──────── INPUT DATA ────────

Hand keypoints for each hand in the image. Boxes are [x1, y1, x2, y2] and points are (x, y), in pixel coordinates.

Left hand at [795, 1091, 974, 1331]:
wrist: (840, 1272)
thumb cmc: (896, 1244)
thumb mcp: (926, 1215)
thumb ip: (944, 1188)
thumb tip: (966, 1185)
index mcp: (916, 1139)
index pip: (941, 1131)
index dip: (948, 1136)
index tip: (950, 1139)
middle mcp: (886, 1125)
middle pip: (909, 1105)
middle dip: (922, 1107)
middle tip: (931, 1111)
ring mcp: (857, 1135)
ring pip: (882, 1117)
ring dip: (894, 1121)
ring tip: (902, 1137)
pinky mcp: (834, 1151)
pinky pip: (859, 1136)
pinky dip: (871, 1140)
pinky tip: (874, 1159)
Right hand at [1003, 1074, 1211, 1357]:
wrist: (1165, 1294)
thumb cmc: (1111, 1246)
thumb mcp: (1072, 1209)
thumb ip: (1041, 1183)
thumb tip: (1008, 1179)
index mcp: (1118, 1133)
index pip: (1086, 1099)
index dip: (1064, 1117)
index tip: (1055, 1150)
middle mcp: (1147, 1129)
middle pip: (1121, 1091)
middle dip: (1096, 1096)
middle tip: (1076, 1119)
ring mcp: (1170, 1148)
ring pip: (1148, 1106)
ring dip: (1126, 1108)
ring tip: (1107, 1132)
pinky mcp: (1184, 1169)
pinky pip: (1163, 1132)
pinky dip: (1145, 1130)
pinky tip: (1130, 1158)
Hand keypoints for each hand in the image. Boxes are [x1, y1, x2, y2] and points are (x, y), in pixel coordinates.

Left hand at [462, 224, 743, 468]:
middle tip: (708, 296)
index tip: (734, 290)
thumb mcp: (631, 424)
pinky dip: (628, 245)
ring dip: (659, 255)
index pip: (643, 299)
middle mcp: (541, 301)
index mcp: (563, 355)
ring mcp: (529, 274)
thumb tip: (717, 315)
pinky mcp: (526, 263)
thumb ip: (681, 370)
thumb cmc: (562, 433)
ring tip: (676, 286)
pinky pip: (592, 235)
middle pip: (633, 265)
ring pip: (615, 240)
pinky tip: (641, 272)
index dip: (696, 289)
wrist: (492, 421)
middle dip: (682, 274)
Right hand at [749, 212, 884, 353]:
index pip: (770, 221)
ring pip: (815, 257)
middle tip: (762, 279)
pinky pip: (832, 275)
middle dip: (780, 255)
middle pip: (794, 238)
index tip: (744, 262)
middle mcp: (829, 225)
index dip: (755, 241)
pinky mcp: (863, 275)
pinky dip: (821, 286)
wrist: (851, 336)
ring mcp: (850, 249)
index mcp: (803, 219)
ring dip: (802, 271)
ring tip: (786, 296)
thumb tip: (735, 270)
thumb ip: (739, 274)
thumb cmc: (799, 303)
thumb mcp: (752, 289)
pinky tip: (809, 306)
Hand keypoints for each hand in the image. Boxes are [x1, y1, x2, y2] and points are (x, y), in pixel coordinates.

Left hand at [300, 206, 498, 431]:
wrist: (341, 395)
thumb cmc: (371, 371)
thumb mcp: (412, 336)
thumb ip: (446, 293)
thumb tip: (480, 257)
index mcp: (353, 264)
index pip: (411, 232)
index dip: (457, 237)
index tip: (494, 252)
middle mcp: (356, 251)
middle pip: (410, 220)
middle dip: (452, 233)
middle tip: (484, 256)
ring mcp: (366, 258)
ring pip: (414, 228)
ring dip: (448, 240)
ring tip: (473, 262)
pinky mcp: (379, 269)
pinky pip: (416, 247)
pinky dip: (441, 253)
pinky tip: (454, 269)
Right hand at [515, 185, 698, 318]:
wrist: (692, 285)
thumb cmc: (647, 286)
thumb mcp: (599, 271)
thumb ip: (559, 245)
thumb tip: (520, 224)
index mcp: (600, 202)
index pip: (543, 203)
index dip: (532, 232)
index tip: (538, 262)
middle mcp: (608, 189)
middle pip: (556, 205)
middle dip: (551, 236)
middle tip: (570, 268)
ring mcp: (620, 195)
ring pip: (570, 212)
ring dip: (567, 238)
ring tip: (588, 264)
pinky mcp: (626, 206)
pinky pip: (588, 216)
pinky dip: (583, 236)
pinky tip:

────────

== WHAT THE EXERCISE ASKS ==
The data must be output in full, exactly as given.

== RESULT OF THE TASK ==
Hand keypoints for each hand in the image. Boxes are [x1, y1, x2, y2] and points are (x, y), in pixel coordinates.

Left hand at [795, 1091, 974, 1331]:
wrist: (840, 1272)
thumb cmc: (896, 1244)
thumb mcp: (926, 1215)
thumb ip: (944, 1188)
thumb tip: (966, 1185)
index mcp: (916, 1139)
index pip: (941, 1131)
index dip: (948, 1136)
index tip: (950, 1139)
middle mcp: (886, 1125)
middle pip: (909, 1105)
middle dip: (922, 1107)
middle tip: (931, 1111)
ring mcp: (857, 1135)
ring pip: (882, 1117)
ring dip: (894, 1121)
ring tip: (902, 1137)
pinky mcp: (834, 1151)
pinky pip: (859, 1136)
pinky dip: (871, 1140)
pinky tip: (874, 1159)
Right hand at [1003, 1074, 1211, 1357]:
wrist: (1165, 1294)
thumb cmc: (1111, 1246)
thumb mcp: (1072, 1209)
thumb ip: (1041, 1183)
thumb tip: (1008, 1179)
index mcp: (1118, 1133)
index pip: (1086, 1099)
index dip: (1064, 1117)
index tip: (1055, 1150)
middle mcp: (1147, 1129)
middle pip: (1121, 1091)
middle dip: (1096, 1096)
middle tip: (1076, 1119)
ring mcp: (1170, 1148)
ring pip: (1148, 1106)
ring dip: (1126, 1108)
ring tip: (1107, 1132)
pinky mcp: (1184, 1169)
pinky pip: (1163, 1132)
pinky dip: (1145, 1130)
pinky tip: (1130, 1158)
Hand keypoints for each hand in the image. Boxes are [x1, y1, x2, y2] and points are (x, y), in pixel coordinates.

Left hand at [462, 224, 743, 468]:
middle tip: (708, 296)
index tip: (734, 290)
thumb mcp: (631, 424)
pinky dip: (628, 245)
ring dip: (659, 255)
index pip: (643, 299)
middle mcp: (541, 301)
index mcp: (563, 355)
ring mcp: (529, 274)
thumb tip: (717, 315)
pinky mcp: (526, 263)
thumb ip: (681, 370)
thumb cmc: (562, 433)
ring tip: (676, 286)
pinky pip: (592, 235)
middle pip: (633, 265)
ring pip: (615, 240)
pinky tip: (641, 272)
index dip: (696, 289)
wrist: (492, 421)
middle dip: (682, 274)
Right hand at [749, 212, 884, 353]:
index pip: (770, 221)
ring pip: (815, 257)
middle tip: (762, 279)
pinky pip: (832, 275)
middle dip: (780, 255)
middle pip: (794, 238)
index tip: (744, 262)
middle mcp: (829, 225)
index dip: (755, 241)
pinky mcp: (863, 275)
pinky dip: (821, 286)
wrist: (851, 336)
ring mcp: (850, 249)
index mcp: (803, 219)
ring dip: (802, 271)
ring tip: (786, 296)
thumb tip: (735, 270)
thumb ip: (739, 274)
thumb cmc: (799, 303)
thumb mcp: (752, 289)
pinky tip: (809, 306)
Hand keypoints for each hand in the image. Boxes are [x1, y1, x2, y2] and points are (x, y), in pixel coordinates.

Left hand at [300, 206, 498, 431]:
wrist: (341, 395)
thumb cmc: (371, 371)
thumb mcp: (412, 336)
thumb ip: (446, 293)
thumb tip: (480, 257)
index mcp: (353, 264)
index pip: (411, 232)
index dip: (457, 237)
index tip: (494, 252)
middle mcp: (356, 251)
middle pip: (410, 220)
middle dip: (452, 233)
middle tip: (484, 256)
ring mcp: (366, 258)
ring pip: (414, 228)
ring dip: (448, 240)
ring tip: (473, 262)
pinky mcp: (379, 269)
pinky pip: (416, 247)
pinky dip: (441, 253)
pinky tip: (454, 269)
Right hand at [515, 185, 698, 318]:
wrist: (692, 285)
thumb cmc: (647, 286)
thumb mcp: (599, 271)
thumb ip: (559, 245)
thumb tip: (520, 224)
index mcp: (600, 202)
index pip: (543, 203)
index dip: (532, 232)
index tip: (538, 262)
middle mcp: (608, 189)
middle pip: (556, 205)
middle dip: (551, 236)
middle tip: (570, 268)
ring mcp: (620, 195)
ring pip: (570, 212)
ring dip: (567, 238)
ring tip: (588, 264)
pinky mcp: (626, 206)
pinky pip: (588, 216)
pinky dip: (583, 236)
pinky tip:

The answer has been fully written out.